» Required action
Find the word "intended" in the records below. List each line containing it.

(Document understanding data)
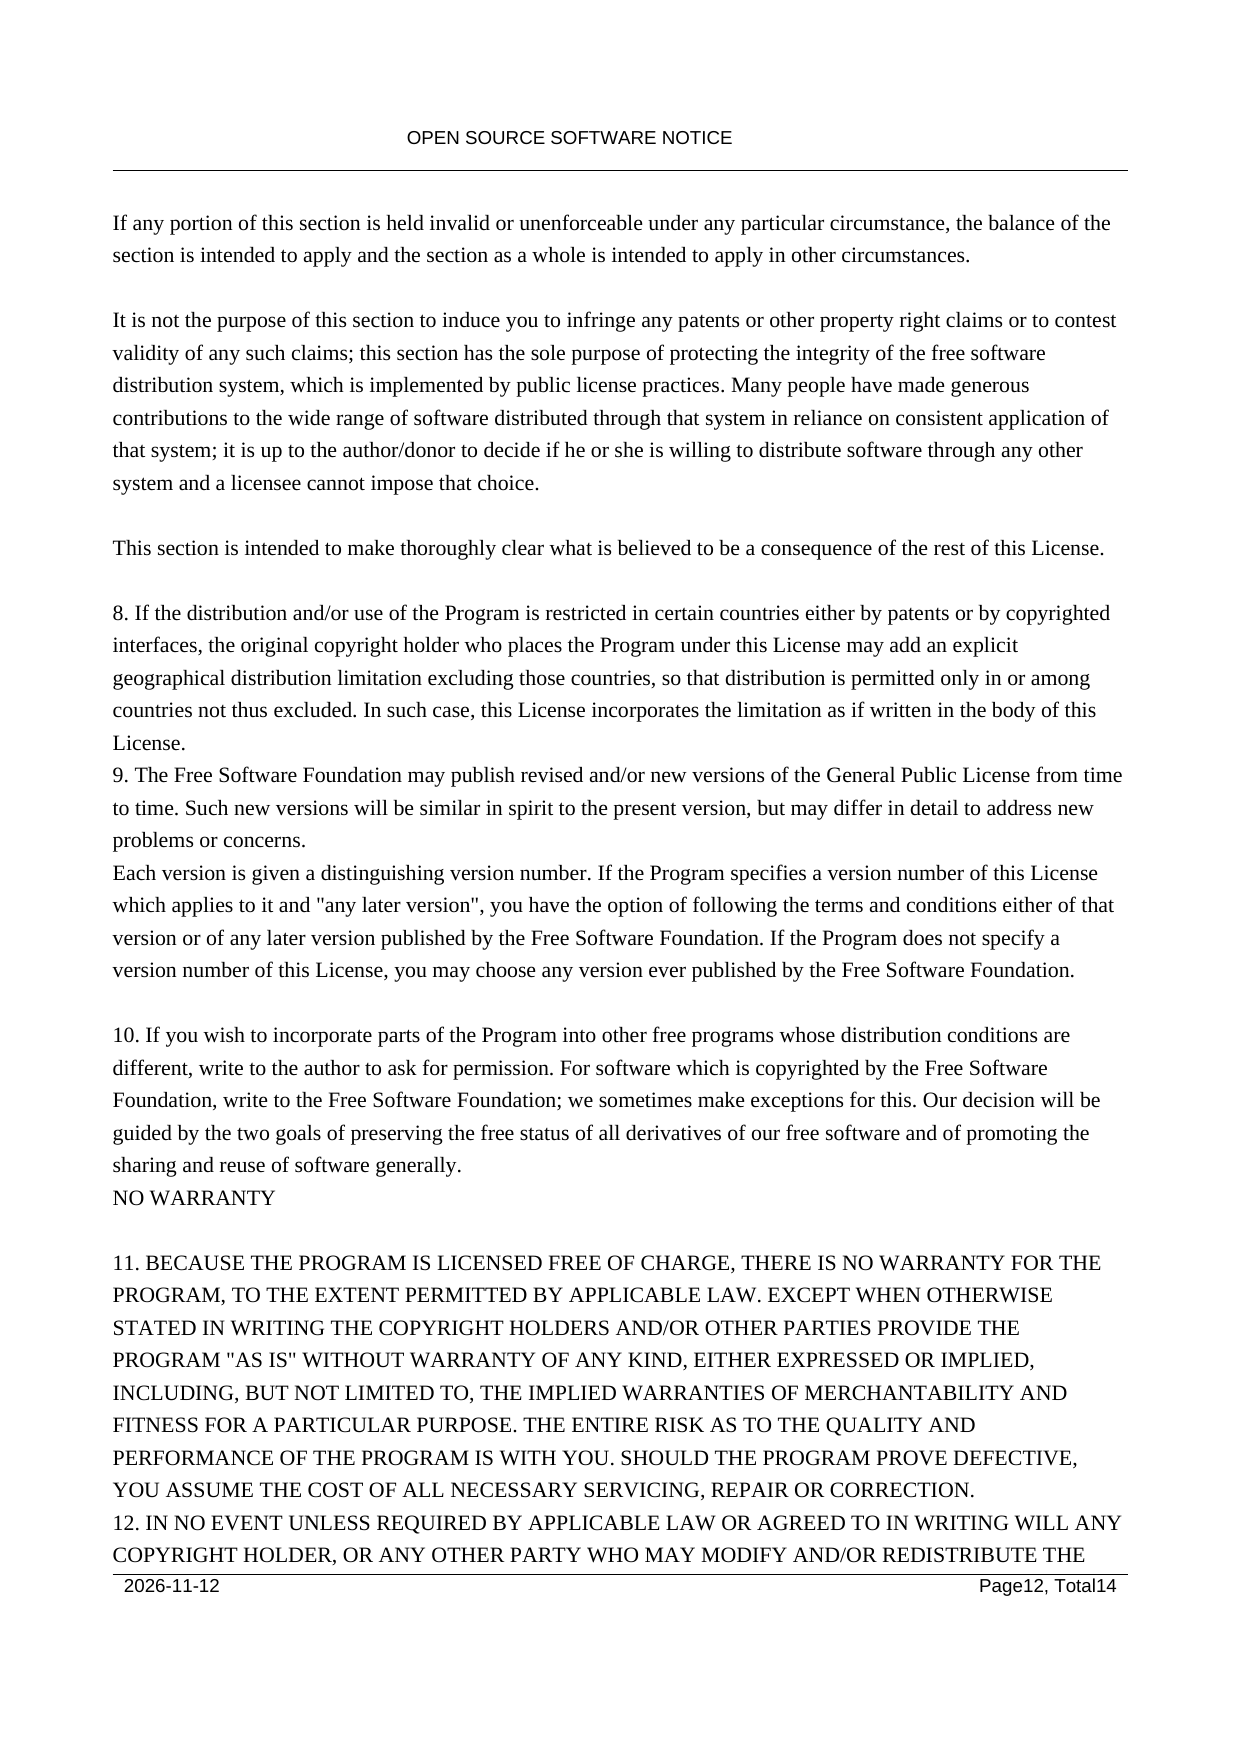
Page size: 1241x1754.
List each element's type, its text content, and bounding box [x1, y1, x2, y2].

text NO WARRANTY [112, 1181, 1128, 1214]
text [112, 1506, 1128, 1571]
text 10. If you wish to incorporate parts of the Program into other free programs whose distribution conditions are different, write to the author to ask for permission. For software which is copyrighted by the Free Software Foundation, write to the Free Software Foundation; we sometimes make exceptions for this. Our decision will be guided by the two goals of preserving the free status of all derivatives of our free software and of promoting the sharing and reuse of software generally. [112, 1019, 1128, 1181]
text It is not the purpose of this section to induce you to infringe any patents or other property right claims or to contest validity of any such claims; this section has the sole purpose of protecting the integrity of the free software distribution system, which is implemented by public license practices. Many people have made generous contributions to the wide range of software distributed through that system in reliance on consistent application of that system; it is up to the author/donor to decide if he or she is willing to distribute software through any other system and a licensee cannot impose that choice. [112, 304, 1128, 499]
text This section is intended to make thoroughly clear what is believed to be a consequence of the rest of this License. [112, 531, 1128, 564]
text 9. The Free Software Foundation may publish revised and/or new versions of the General Public License from time to time. Such new versions will be similar in spirit to the present version, but may differ in detail to address new problems or concerns. [112, 759, 1128, 856]
text 8. If the distribution and/or use of the Program is restricted in certain countries either by patents or by copyrighted interfaces, the original copyright holder who places the Program under this License may add an explicit geographical distribution limitation excluding those countries, so that distribution is permitted only in or among countries not thus excluded. In such case, this License incorporates the limitation as if written in the body of this License. [112, 596, 1128, 759]
text 11. BECAUSE THE PROGRAM IS LICENSED FREE OF CHARGE, THERE IS NO WARRANTY FOR THE PROGRAM, TO THE EXTENT PERMITTED BY APPLICABLE LAW. EXCEPT WHEN OTHERWISE STATED IN WRITING THE COPYRIGHT HOLDERS AND/OR OTHER PARTIES PROVIDE THE PROGRAM "AS IS" WITHOUT WARRANTY OF ANY KIND, EITHER EXPRESSED OR IMPLIED, INCLUDING, BUT NOT LIMITED TO, THE IMPLIED WARRANTIES OF MERCHANTABILITY AND FITNESS FOR A PARTICULAR PURPOSE. THE ENTIRE RISK AS TO THE QUALITY AND PERFORMANCE OF THE PROGRAM IS WITH YOU. SHOULD THE PROGRAM PROVE DEFECTIVE, YOU ASSUME THE COST OF ALL NECESSARY SERVICING, REPAIR OR CORRECTION. [112, 1246, 1128, 1506]
text Each version is given a distinguishing version number. If the Program specifies a version number of this License which applies to it and "any later version", you have the option of following the terms and conditions either of that version or of any later version published by the Free Software Foundation. If the Program does not specify a version number of this License, you may choose any version ever published by the Free Software Foundation. [112, 856, 1128, 986]
text If any portion of this section is held invalid or unenforceable under any particular circumstance, the balance of the section is intended to apply and the section as a whole is intended to apply in other circumstances. [112, 206, 1128, 271]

» Your response
text This section is intended to make thoroughly clear what is believed to be a consequence of the rest of this License. [112, 531, 1128, 564]
text If any portion of this section is held invalid or unenforceable under any particular circumstance, the balance of the section is intended to apply and the section as a whole is intended to apply in other circumstances. [112, 206, 1128, 271]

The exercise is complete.